The data are insufficient to separate the contributions of all variance
components, leading the estimation procedure to collapse some parameters to
boundary values.
Practical
Implications
These
issues underscore the importance of exercising caution when applying linear
mixed models to small data sets. In such situations, it is often necessary to simplify
the random-effects structure by eliminating random slopes or correlations, or,
if feasible, to increase either the sample size or the number of grouping
levels. As a final option, one might consider alternative modeling strategies,
such as fixed-effects models or penalized/regularized mixed models.
Ultimately,
convergence diagnostics, singularity warnings, and zero standard errors
should be viewed as key signals that the model may be statistically ill-posed,
rather than as purely technical inconveniences. They suggest that the
inferential conclusions drawn from such a model are likely unreliable unless
the model specification is revisited.
References
Gelman, A., & Hill, J. (2007). Data Analysis Using Regression and Multilevel/Hierarchical Models. Cambridge University Press.
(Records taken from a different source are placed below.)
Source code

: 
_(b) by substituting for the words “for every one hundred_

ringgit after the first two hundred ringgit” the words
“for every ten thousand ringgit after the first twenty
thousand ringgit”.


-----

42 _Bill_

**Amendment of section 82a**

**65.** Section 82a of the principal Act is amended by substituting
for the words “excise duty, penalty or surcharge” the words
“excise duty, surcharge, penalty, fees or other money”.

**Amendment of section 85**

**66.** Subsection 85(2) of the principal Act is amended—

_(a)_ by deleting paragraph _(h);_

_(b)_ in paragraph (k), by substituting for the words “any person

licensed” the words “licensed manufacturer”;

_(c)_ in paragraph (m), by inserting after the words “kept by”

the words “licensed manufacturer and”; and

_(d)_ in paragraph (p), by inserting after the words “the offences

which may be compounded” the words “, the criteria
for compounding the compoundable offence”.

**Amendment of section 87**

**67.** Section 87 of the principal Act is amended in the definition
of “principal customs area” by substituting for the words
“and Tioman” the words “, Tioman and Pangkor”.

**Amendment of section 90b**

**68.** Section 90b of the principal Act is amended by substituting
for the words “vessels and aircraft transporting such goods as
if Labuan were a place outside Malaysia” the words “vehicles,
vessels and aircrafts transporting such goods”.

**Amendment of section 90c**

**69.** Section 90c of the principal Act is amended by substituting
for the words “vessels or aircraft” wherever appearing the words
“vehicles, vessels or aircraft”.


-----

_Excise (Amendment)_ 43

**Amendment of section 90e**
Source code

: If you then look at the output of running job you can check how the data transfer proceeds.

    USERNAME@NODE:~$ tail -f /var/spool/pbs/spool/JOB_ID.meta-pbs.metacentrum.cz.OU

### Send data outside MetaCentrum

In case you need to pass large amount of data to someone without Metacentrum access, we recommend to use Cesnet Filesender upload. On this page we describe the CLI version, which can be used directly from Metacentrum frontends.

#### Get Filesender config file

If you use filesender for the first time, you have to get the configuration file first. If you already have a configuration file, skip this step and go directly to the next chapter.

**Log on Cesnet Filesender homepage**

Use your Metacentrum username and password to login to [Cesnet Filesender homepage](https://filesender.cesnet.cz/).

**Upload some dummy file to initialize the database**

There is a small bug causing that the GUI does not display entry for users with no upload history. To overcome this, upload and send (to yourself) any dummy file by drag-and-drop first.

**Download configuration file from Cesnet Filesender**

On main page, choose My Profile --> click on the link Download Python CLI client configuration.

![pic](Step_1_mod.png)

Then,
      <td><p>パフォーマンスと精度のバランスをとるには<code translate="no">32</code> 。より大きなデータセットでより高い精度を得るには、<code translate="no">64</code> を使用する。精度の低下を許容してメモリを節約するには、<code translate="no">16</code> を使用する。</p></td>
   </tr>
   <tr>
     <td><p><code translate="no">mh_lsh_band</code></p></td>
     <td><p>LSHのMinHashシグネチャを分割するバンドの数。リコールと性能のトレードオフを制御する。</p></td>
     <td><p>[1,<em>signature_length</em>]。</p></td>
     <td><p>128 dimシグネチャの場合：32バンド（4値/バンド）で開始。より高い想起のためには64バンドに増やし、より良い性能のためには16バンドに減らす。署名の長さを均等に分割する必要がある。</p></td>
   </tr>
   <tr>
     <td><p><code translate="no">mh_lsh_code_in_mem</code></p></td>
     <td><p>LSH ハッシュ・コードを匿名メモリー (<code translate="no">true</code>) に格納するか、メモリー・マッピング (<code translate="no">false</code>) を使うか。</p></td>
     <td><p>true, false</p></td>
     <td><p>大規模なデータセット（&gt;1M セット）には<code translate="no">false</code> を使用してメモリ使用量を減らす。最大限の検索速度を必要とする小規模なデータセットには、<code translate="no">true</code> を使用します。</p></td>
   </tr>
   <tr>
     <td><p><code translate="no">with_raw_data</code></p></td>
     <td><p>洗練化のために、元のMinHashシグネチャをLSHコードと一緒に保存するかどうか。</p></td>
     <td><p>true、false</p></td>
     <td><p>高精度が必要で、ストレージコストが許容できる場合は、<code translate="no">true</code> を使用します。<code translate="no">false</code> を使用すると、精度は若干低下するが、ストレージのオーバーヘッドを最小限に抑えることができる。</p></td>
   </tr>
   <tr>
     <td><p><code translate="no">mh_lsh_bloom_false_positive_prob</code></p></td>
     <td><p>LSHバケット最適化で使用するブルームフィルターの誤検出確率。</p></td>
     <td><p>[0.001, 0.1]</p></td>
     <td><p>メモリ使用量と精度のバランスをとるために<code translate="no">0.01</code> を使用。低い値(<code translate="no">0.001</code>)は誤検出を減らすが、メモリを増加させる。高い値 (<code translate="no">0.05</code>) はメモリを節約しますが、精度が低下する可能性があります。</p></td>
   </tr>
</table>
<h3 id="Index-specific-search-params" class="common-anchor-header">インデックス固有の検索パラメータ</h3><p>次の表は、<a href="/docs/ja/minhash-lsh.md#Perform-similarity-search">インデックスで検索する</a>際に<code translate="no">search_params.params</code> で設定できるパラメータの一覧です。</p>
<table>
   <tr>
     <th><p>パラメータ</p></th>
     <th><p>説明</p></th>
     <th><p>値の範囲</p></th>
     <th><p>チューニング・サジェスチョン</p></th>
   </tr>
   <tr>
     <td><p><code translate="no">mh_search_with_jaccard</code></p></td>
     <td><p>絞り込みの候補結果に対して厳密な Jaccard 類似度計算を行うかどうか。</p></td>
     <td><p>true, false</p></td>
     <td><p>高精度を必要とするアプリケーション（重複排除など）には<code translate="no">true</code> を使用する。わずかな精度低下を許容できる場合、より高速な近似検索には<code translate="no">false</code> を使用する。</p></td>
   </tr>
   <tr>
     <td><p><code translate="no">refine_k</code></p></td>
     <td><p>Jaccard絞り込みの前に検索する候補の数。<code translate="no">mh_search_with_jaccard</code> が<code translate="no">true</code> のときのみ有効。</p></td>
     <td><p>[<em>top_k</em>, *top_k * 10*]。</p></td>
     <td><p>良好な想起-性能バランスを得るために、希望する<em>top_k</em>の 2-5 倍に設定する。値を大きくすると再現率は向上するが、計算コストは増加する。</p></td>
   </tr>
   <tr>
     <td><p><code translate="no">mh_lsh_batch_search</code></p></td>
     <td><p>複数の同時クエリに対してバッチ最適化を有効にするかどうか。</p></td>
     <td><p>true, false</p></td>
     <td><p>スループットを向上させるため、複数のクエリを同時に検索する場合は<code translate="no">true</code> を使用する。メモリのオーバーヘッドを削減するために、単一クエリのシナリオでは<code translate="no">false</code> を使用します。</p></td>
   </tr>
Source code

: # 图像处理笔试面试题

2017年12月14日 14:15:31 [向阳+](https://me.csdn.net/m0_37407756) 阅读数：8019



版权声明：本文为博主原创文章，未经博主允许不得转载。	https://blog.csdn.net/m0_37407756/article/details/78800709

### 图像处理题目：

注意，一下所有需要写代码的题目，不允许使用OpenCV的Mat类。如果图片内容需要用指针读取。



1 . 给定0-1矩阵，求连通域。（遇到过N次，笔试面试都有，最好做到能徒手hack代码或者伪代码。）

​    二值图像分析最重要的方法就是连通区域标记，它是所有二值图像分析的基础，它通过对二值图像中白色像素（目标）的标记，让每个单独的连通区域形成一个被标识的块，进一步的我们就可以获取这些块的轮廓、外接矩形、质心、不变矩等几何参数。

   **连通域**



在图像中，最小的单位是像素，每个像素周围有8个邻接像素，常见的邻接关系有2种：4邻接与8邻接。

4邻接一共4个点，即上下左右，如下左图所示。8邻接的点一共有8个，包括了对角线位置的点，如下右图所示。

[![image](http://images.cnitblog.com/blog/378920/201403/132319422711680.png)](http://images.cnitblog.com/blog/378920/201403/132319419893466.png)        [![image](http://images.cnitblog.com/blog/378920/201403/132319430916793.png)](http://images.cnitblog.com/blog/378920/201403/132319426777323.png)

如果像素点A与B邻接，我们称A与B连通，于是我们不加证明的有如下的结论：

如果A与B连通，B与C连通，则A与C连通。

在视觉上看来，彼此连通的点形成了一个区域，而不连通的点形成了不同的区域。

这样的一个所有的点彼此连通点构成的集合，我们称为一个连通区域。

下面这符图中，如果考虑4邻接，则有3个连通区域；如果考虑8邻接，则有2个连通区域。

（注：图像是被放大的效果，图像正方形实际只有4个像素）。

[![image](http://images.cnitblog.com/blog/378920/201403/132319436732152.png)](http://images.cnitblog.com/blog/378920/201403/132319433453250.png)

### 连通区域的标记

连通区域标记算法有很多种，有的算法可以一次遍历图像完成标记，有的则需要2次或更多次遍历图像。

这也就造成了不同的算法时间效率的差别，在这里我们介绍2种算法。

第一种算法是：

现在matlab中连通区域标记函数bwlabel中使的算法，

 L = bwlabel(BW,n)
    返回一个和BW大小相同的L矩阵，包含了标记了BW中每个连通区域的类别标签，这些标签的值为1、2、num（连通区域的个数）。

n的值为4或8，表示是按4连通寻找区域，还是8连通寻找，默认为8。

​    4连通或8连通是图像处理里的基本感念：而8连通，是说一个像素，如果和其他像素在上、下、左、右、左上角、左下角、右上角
McElreath, R. (2020). Statistical Rethinking. CRC Press.
Pinheiro, J. C., & Bates, D. M. (2000). Mixed-Effects Models in S and S-PLUS. Springer.
Bates, D., Mächler, M., Bolker, B., & Walker, S. (2015). Fitting Linear Mixed-Effects Models Using lme4. Journal of Statistical Software.
Matuschek, H. et al. (2017). Balancing Type I error and power in linear mixed models. Journal of Memory and Language.
Barr, D. J. et al. (2013). Random effects structure for confirmatory hypothesis testing. Journal of Memory and Language.